● **Problem statement**: Copy the part of the data that opens at its very beginning and closes with the line containing "Dentální hygiena", keeping every line unchanged. Leave the pictures out of your copy.

Segment Start: Records to process

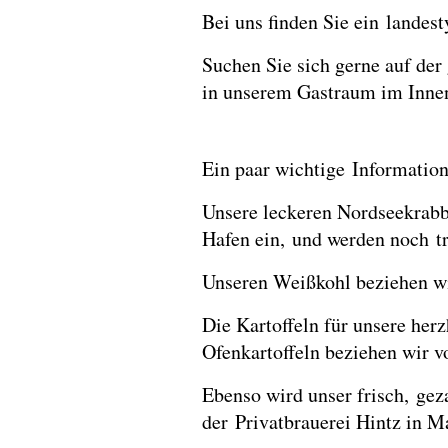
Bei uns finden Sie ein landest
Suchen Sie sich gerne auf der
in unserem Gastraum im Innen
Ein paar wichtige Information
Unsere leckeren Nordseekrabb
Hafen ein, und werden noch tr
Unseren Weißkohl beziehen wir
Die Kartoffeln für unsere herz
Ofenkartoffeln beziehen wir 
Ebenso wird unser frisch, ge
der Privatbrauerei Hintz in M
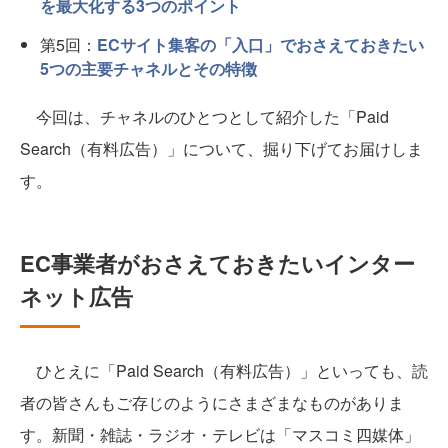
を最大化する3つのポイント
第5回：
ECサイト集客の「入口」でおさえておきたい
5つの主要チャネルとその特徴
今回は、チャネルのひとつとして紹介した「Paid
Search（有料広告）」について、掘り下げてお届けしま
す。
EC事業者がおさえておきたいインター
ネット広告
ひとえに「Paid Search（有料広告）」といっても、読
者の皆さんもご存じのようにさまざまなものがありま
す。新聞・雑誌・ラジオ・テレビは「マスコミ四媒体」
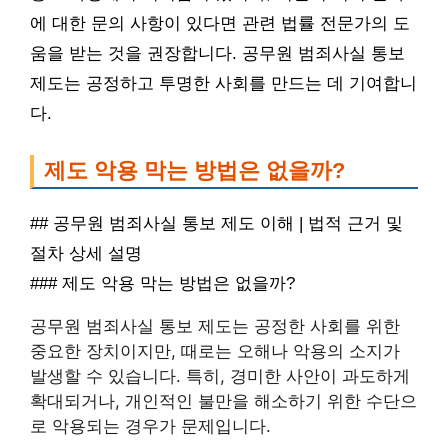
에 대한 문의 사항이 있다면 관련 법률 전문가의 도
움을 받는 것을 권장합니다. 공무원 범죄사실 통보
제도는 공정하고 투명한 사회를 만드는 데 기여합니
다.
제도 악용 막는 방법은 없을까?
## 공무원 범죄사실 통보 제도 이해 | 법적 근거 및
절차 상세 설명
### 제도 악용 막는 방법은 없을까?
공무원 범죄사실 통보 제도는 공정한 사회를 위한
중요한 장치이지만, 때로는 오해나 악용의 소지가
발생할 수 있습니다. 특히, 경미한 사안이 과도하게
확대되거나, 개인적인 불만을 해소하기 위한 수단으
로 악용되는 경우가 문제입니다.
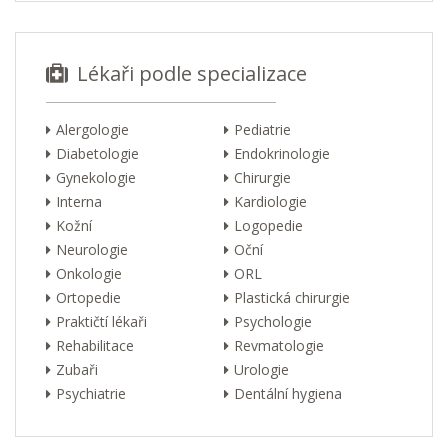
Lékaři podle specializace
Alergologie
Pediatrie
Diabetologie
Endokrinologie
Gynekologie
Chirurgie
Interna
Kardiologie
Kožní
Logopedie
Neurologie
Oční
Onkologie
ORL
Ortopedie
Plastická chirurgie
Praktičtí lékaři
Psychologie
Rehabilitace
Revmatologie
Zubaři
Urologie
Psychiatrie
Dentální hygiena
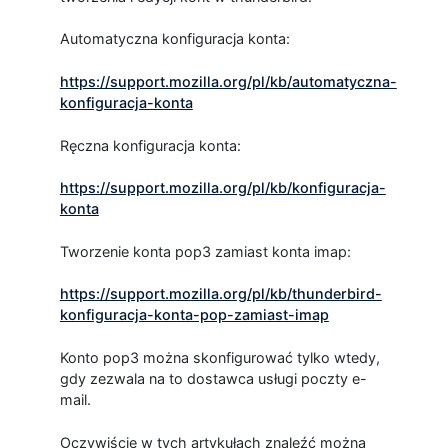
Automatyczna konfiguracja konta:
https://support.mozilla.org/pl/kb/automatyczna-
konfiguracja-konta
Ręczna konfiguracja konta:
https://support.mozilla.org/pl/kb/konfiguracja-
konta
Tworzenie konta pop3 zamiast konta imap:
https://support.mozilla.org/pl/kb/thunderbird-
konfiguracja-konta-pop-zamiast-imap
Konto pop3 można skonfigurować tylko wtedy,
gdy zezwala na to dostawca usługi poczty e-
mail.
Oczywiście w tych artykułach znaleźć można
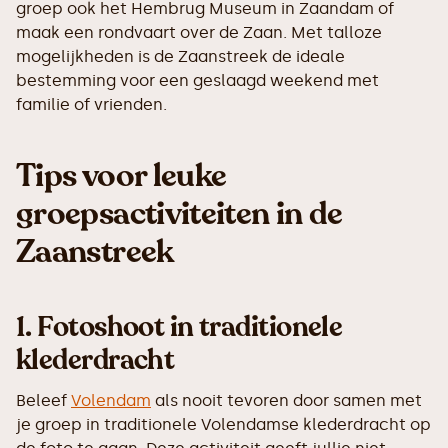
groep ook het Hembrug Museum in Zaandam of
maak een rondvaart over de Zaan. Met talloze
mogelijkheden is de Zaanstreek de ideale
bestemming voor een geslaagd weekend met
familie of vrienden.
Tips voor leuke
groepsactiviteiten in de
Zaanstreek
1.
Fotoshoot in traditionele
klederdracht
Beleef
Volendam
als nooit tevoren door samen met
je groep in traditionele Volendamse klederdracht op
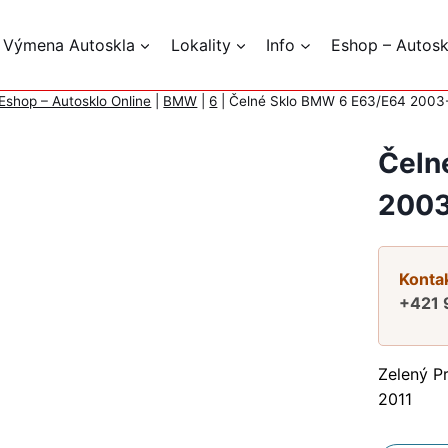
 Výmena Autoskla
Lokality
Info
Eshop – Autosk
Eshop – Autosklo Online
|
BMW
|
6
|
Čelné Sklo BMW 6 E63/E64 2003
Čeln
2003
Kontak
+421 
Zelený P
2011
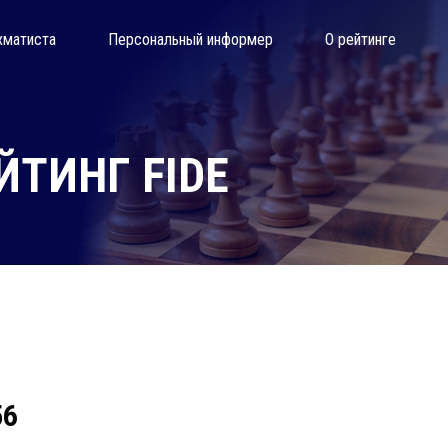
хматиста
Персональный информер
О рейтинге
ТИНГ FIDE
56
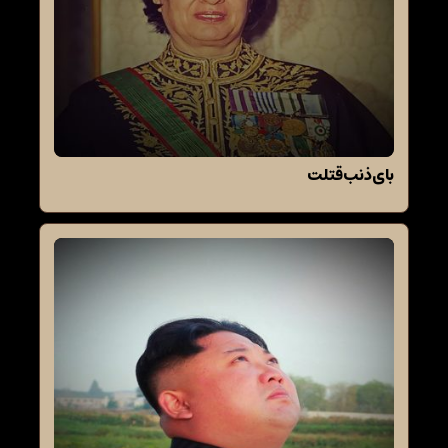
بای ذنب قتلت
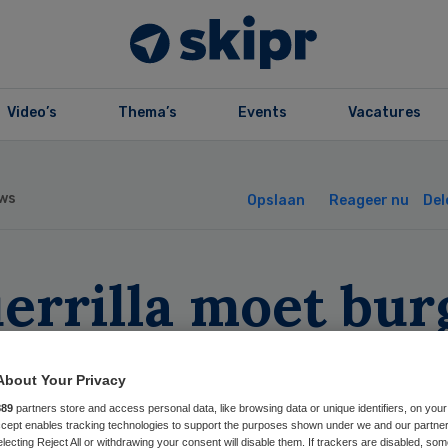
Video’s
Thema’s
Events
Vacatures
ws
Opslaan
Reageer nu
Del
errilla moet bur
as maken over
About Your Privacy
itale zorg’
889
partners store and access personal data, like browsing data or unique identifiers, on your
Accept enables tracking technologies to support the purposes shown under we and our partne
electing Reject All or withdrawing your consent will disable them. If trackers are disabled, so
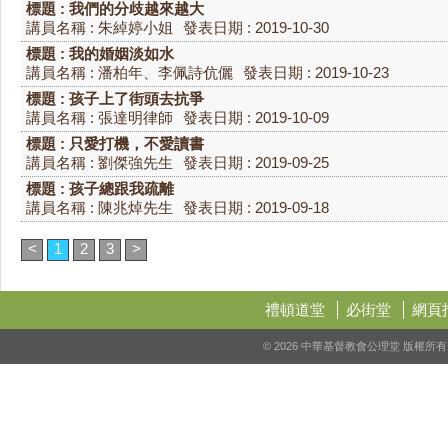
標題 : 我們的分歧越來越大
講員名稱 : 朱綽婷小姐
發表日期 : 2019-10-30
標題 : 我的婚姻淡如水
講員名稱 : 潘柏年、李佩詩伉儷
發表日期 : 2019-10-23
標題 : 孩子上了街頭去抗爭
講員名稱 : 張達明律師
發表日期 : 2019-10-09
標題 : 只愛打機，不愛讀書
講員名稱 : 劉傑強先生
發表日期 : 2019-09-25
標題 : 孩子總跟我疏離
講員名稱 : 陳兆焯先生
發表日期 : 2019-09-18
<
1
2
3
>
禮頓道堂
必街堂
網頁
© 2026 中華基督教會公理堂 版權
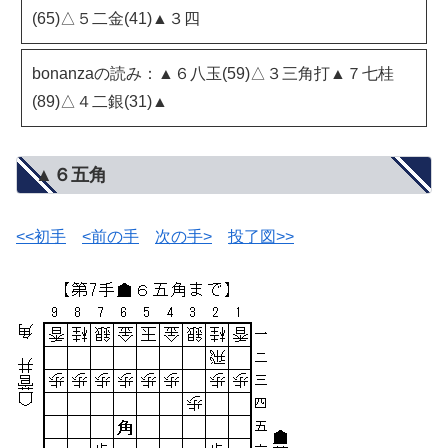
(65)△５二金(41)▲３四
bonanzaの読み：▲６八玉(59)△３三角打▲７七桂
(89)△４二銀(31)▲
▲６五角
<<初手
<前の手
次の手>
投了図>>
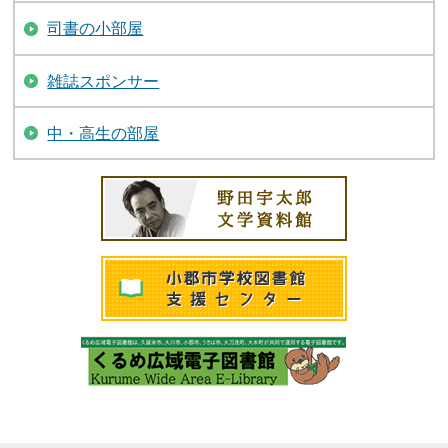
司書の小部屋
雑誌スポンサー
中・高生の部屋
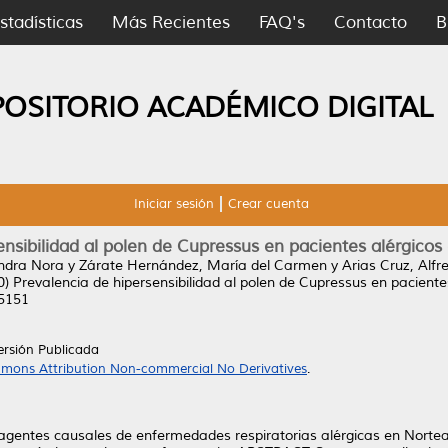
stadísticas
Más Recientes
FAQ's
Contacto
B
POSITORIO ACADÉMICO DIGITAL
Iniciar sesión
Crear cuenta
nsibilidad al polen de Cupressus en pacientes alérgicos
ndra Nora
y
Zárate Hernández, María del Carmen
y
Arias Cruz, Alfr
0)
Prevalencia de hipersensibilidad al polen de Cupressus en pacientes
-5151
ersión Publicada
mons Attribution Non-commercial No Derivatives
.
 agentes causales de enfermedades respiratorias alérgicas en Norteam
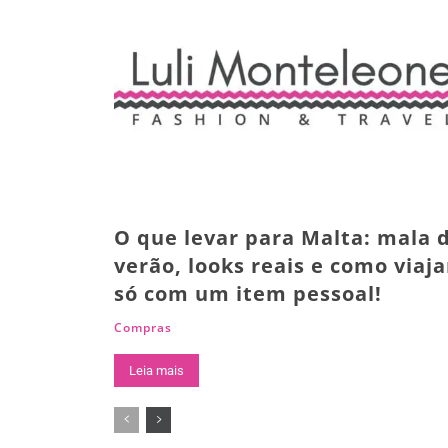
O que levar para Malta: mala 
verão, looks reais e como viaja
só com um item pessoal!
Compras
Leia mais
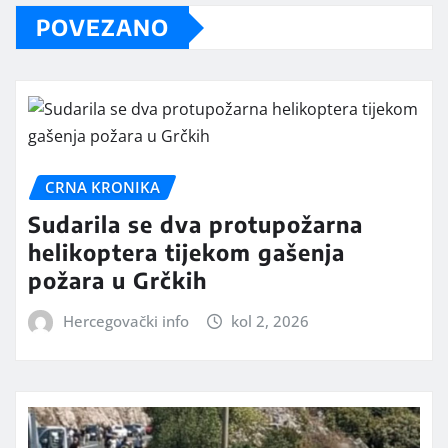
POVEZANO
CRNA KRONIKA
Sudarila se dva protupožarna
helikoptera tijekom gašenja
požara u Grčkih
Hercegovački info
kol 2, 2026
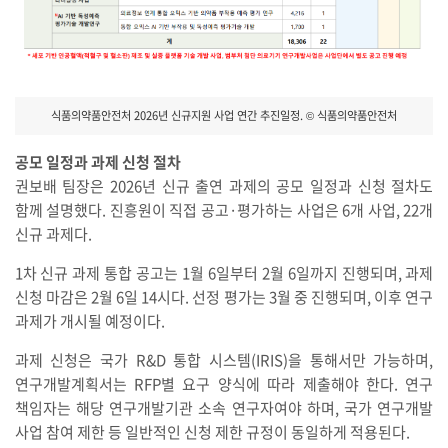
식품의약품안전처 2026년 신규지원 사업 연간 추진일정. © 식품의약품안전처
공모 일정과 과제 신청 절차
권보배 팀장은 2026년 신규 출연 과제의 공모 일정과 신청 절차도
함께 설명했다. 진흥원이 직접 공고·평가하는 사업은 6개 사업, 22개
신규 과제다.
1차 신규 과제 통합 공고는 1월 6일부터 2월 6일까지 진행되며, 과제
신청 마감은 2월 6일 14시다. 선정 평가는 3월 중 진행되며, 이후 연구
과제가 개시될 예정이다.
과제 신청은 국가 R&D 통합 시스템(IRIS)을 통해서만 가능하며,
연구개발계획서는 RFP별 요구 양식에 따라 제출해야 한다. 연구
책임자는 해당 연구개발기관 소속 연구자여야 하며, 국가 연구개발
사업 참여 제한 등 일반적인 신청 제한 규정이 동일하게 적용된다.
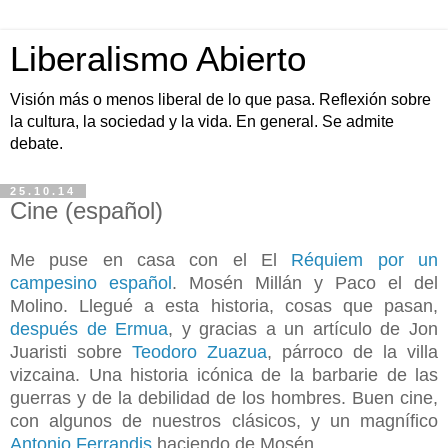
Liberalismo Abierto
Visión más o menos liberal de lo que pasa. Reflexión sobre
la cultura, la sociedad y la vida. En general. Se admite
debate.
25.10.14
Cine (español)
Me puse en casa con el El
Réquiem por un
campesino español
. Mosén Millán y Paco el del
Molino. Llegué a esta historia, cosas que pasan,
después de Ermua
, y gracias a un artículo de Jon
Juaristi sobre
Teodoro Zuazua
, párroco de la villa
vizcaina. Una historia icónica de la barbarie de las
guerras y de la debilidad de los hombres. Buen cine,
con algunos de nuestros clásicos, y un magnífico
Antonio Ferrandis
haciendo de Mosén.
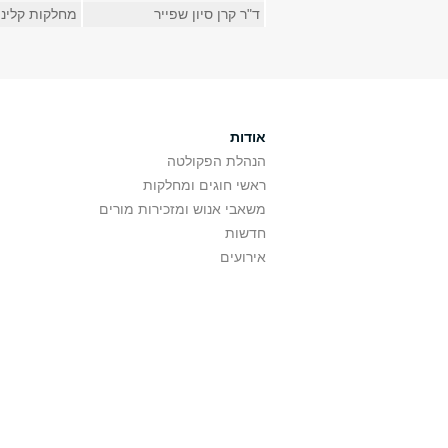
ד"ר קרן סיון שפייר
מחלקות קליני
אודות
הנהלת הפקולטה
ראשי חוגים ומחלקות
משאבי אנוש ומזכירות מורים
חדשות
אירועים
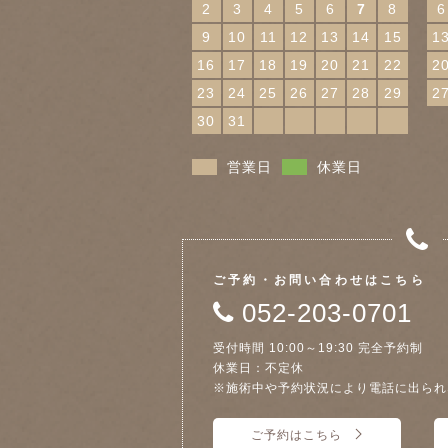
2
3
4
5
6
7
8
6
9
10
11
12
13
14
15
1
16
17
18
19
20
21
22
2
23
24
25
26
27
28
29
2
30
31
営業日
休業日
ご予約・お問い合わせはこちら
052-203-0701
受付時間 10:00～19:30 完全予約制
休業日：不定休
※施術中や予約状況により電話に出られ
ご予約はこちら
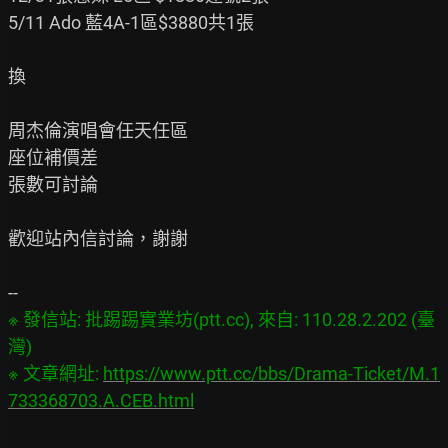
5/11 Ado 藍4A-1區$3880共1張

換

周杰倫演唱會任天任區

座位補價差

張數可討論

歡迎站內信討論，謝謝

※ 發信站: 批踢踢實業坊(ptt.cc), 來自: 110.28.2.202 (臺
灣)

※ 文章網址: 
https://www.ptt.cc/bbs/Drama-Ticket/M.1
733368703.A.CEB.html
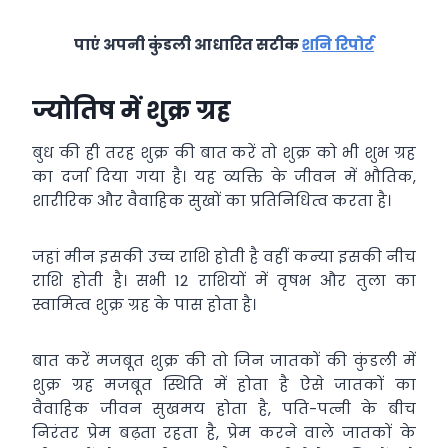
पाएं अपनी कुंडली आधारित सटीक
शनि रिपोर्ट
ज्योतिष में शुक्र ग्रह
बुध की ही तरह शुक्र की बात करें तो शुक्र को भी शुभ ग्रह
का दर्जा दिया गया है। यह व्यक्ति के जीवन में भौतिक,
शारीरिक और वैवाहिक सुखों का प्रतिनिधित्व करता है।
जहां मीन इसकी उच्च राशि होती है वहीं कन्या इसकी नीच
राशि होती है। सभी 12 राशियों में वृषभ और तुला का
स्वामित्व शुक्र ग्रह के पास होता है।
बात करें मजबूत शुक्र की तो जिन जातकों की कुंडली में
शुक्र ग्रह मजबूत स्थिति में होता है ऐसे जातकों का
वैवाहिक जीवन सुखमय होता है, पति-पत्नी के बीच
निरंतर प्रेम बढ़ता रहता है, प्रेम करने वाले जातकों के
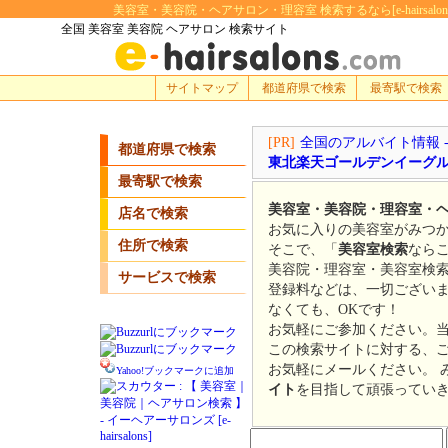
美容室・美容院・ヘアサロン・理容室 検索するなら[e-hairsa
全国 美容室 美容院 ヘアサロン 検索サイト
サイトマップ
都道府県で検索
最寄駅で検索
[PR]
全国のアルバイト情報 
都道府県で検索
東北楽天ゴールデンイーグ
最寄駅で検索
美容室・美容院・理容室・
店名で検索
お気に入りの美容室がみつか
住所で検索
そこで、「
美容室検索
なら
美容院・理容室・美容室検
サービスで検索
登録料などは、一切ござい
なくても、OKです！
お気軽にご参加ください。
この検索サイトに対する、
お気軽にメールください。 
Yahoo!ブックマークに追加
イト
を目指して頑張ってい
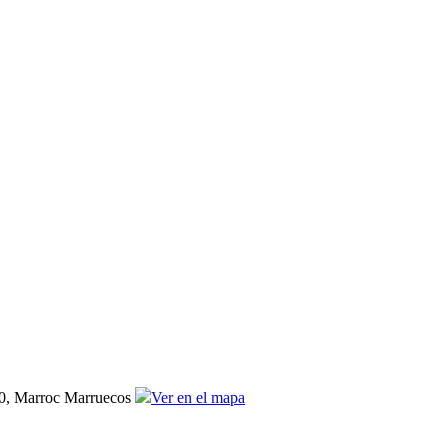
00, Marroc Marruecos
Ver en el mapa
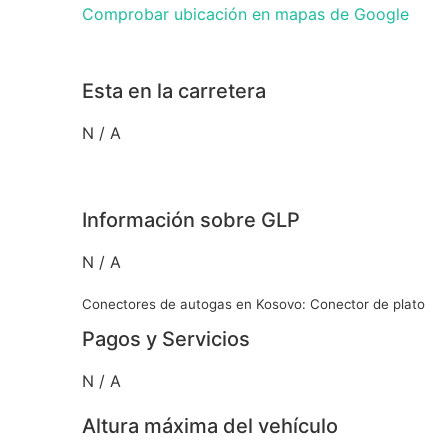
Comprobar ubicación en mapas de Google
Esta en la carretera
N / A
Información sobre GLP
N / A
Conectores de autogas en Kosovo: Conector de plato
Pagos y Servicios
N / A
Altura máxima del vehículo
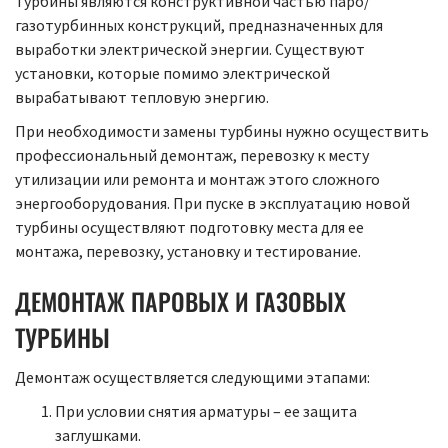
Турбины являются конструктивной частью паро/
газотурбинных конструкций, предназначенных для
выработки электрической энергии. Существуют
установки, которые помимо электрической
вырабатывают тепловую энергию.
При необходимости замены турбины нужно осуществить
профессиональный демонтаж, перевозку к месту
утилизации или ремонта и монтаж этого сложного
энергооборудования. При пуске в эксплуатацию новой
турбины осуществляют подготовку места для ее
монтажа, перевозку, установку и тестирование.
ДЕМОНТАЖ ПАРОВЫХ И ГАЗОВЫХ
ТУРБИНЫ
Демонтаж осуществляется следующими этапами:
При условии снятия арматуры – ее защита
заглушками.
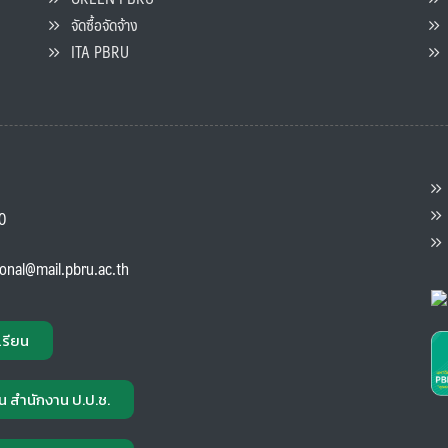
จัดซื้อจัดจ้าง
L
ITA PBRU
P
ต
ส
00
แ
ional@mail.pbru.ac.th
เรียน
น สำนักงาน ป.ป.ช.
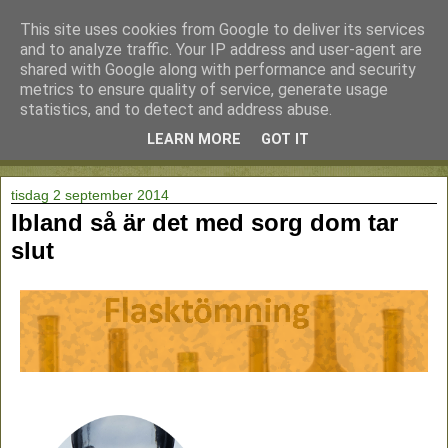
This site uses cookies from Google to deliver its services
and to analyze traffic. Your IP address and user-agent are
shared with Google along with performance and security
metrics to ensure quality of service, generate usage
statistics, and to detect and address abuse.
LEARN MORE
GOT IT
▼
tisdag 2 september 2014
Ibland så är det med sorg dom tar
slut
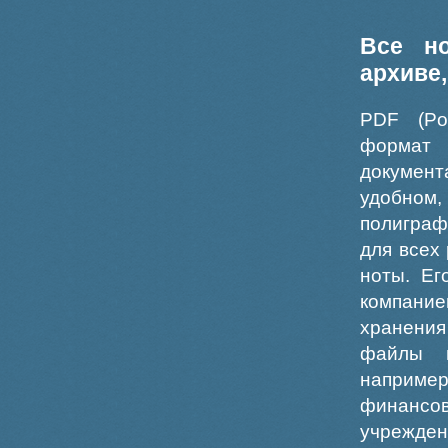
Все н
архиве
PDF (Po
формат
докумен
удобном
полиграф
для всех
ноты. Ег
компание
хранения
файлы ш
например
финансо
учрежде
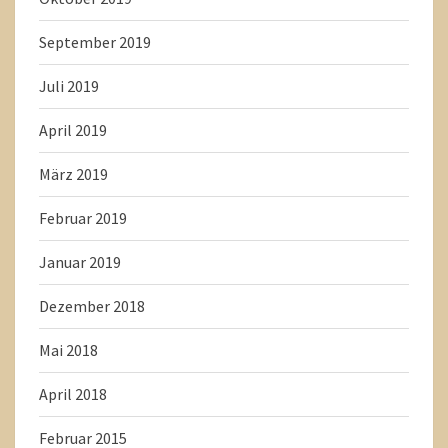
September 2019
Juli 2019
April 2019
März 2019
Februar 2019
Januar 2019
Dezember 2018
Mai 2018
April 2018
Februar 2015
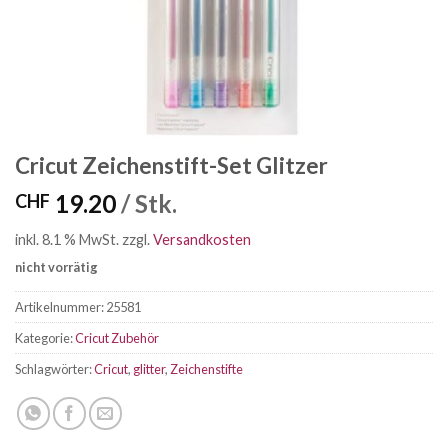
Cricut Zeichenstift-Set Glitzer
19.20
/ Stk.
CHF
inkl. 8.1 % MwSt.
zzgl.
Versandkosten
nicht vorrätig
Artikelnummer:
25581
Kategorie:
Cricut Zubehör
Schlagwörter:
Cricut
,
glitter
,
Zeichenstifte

Segment End: Records to process

● **Your solution**:
Bei uns finden Sie ein landest
Suchen Sie sich gerne auf der
in unserem Gastraum im Innen
Ein paar wichtige Information
Unsere leckeren Nordseekrabb
Hafen ein, und werden noch tr
Unseren Weißkohl beziehen wir
Die Kartoffeln für unsere herz
Ofenkartoffeln beziehen wir 
Ebenso wird unser frisch, ge
der Privatbrauerei Hintz in M
を最大化する3つのポイント
第5回：
ECサイト集客の「入口」でおさえておきたい
5つの主要チャネルとその特徴
今回は、チャネルのひとつとして紹介した「Paid
Search（有料広告）」について、掘り下げてお届けしま
す。
EC事業者がおさえておきたいインター
ネット広告
ひとえに「Paid Search（有料広告）」といっても、読
者の皆さんもご存じのようにさまざまなものがありま
す。新聞・雑誌・ラジオ・テレビは「マスコミ四媒体」
에 대한 문의 사항이 있다면 관련 법률 전문가의 도
움을 받는 것을 권장합니다. 공무원 범죄사실 통보
제도는 공정하고 투명한 사회를 만드는 데 기여합니
다.
제도 악용 막는 방법은 없을까?
## 공무원 범죄사실 통보 제도 이해 | 법적 근거 및
절차 상세 설명
### 제도 악용 막는 방법은 없을까?
공무원 범죄사실 통보 제도는 공정한 사회를 위한
중요한 장치이지만, 때로는 오해나 악용의 소지가
발생할 수 있습니다. 특히, 경미한 사안이 과도하게
확대되거나, 개인적인 불만을 해소하기 위한 수단으
로 악용되는 경우가 문제입니다.
Lékaři podle specializace
Alergologie
Pediatrie
Diabetologie
Endokrinologie
Gynekologie
Chirurgie
Interna
Kardiologie
Kožní
Logopedie
Neurologie
Oční
Onkologie
ORL
Ortopedie
Plastická chirurgie
Praktičtí lékaři
Psychologie
Rehabilitace
Revmatologie
Zubaři
Urologie
Psychiatrie
Dentální hygiena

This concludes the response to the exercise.